Quant à “l’information libre et indépendante”, commençons par évoquer ces familles fortunées et influentes qui détiennent la presse : Arnault, Pinault, Bouygues, Bolloré, Niel, Bettencourt, Saint Cricq, Dassault, Ghosn et autres Drahi ou Baylet, auxquelles il faut rajouter quelques banques comme le Crédit Mutuel et le Crédit Agricole. Et posons-nous cette question : les États généraux de l’information vont-ils remettre en question l’hégémonie financière et politique de ces gens-là sur les titres qu’ils possèdent ? Idem concernant l’information pilotée par le service public : y aura-t-il une ligne pour exiger la neutralité du directeur des programmes de France télévision, proche, très proche même, des milieux écologistes. Rien n’est moins sûr à l’heure où les écrans dictent la pluie et le beau temps, en alternant la peur et le rêve entre deux images de réchauffement et une invitation à prendre l’aéroplane pour se transporter du côté des Iles Sous-le-Vent.

La propagande et la vérité

“Défiance globale” nous dit le communiqué élyséen. Comment peut-il en être autrement quand le lecteur, le téléspectateur, l’auditeur se retrouve pris en otage d’une information calibrée, jugulée, orientée. “Tu te fais des idées” me diront en haussant les omoplates quelques confrères et consœurs qui, même s’ils jurent le contraire, doivent pourtant choisir entre l’opinion qui arrange et la vérité qui dérange.

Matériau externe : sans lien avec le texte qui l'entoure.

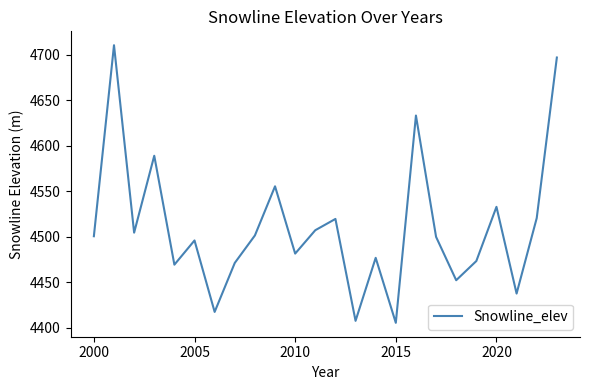

What is the smallest value displayed?

4405.2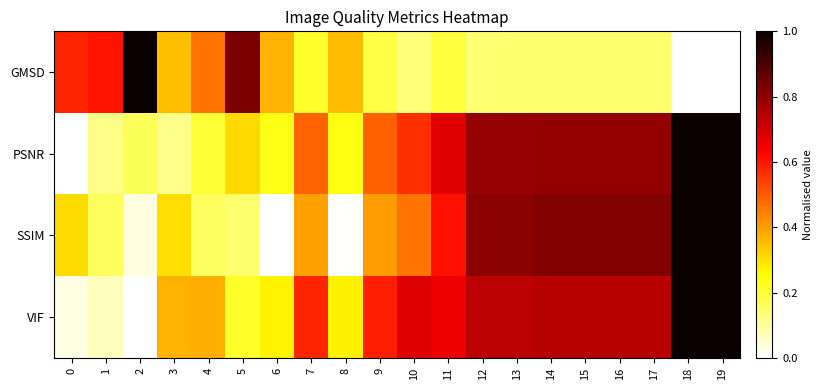

What is the total value across all series at 15?

2.5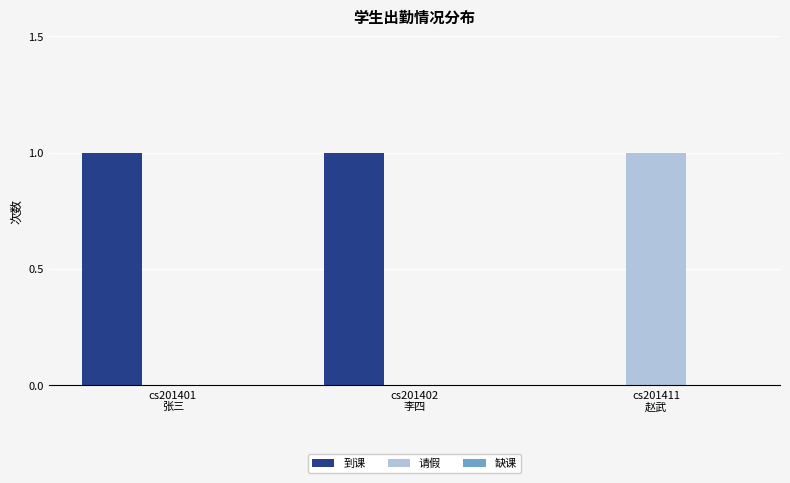

What is the spread (max minus min) of values at cs201401
张三?

1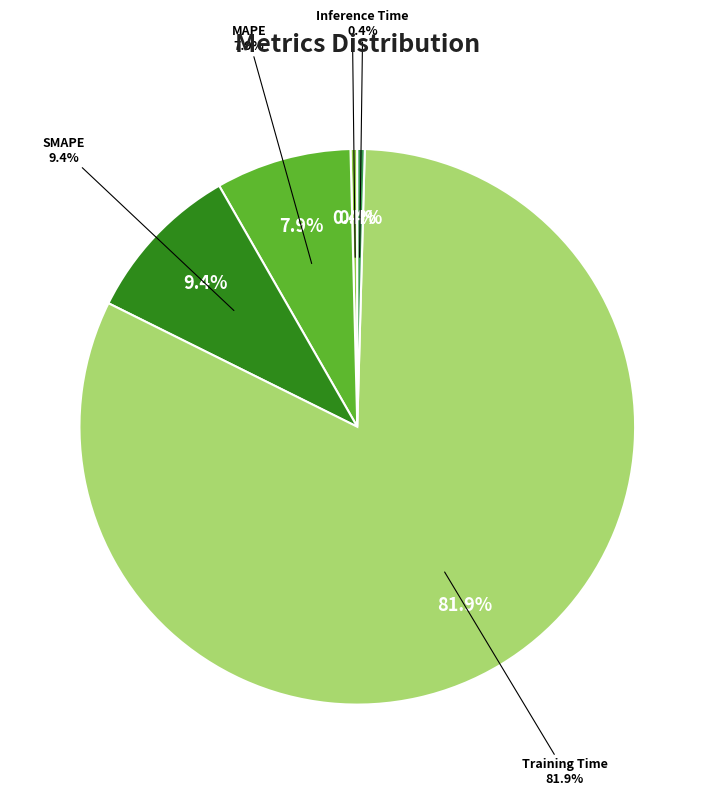

What percentage is the MAPE slice, to the nearest percent?

8%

J’ai moi-même été confronté à ce dilemme. Et je n’ai jamais cédé, préférant au chèque ou au silence, le prix de la liberté. N’ayant jamais fréquenté les écoles de journalisme, je ne sais peut-être pas ce qu’est le métier comme bon nombre de confrères “diplômés” me l’ont souvent fait remarquer. Mais je sais encore établir quelque différence entre la propagande et la vérité.

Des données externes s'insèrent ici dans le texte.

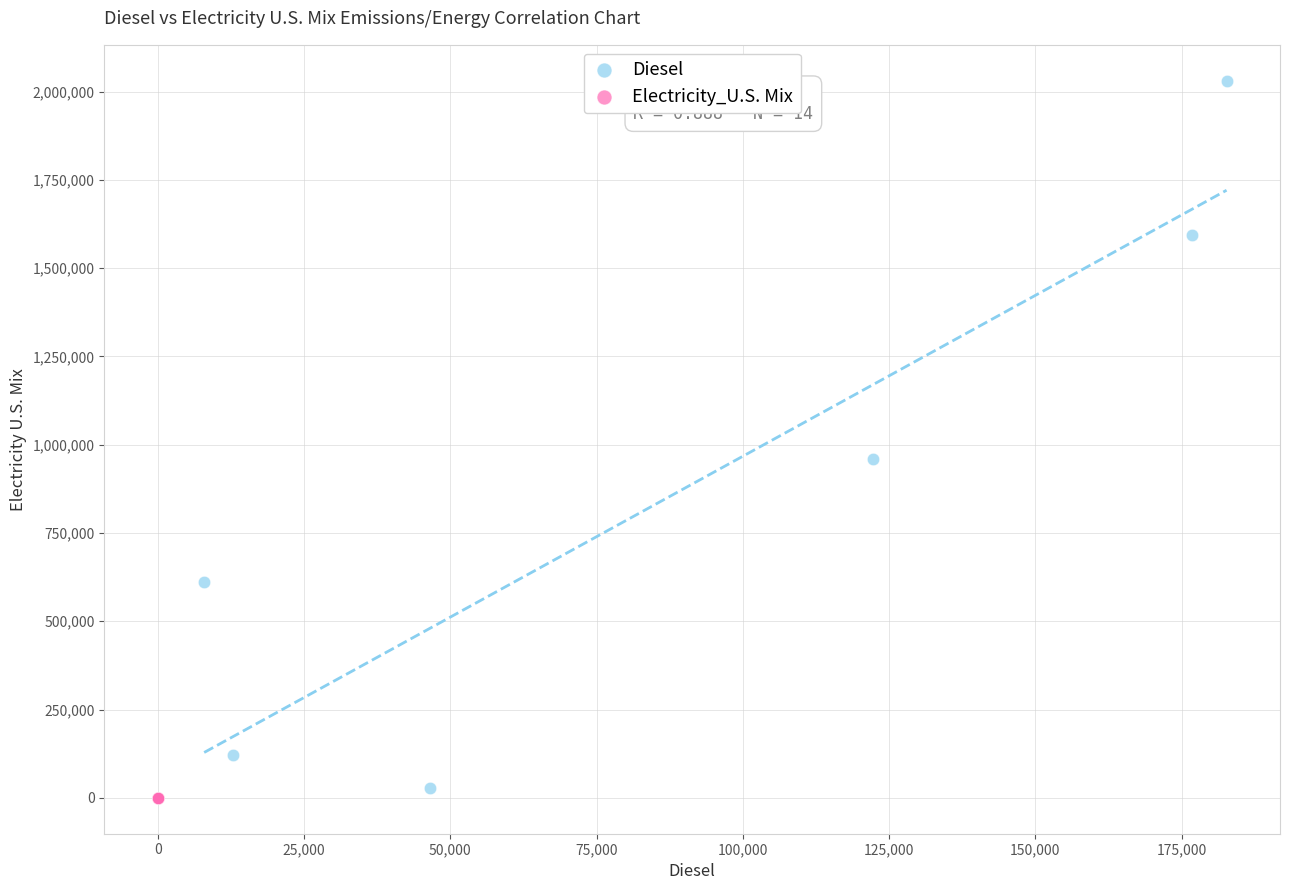

Which series contains the lowest Y value?

Electricity_U.S. Mix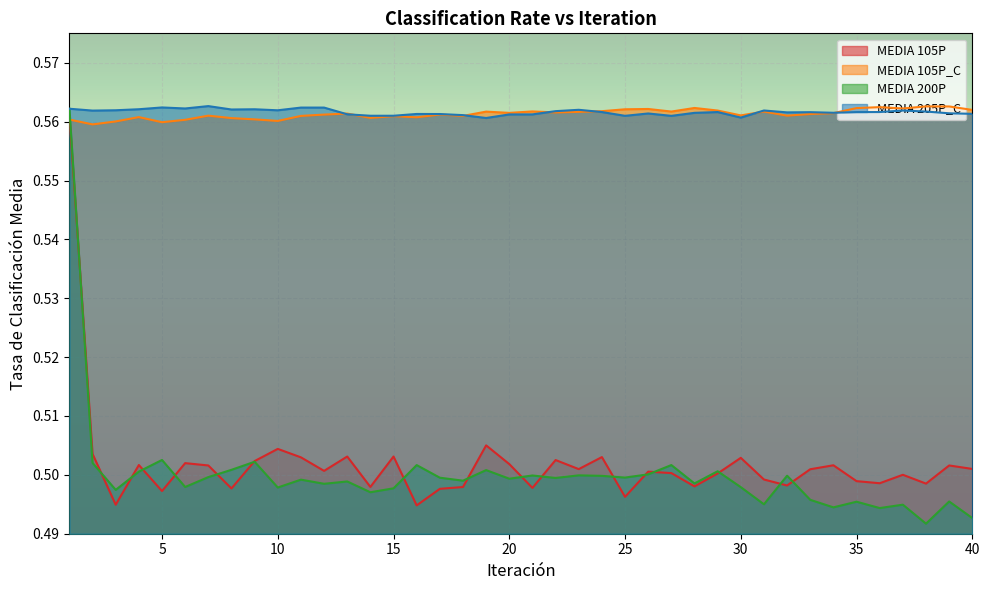

Count the MEDIA 205P_C values in the range 0 to 1.

40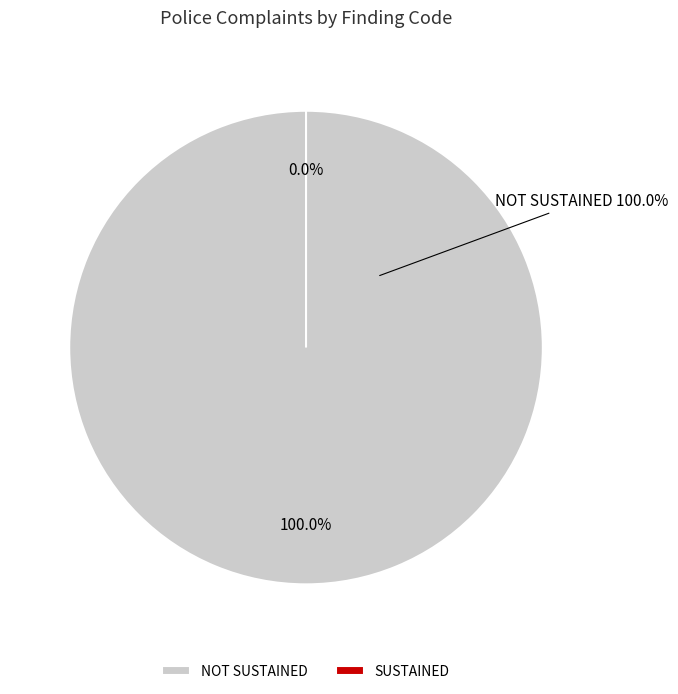

Is there a majority slice in this chart?

Yes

J’écrivais à ce titre voici quelques années : “Paysans et journalistes, les premiers savent, les seconds disent. J’ai été l’un et l’autre. Sans jamais être l’un ou l’autre. Finalement, je crois que ni les uns, ni les autres ne me l’ont pardonné”. De ce voyage au pays de l’information qui s’achève dans quelques mois, je garderai cette citation et peut-être, surtout, la fierté de ne jamais rien avoir négocié.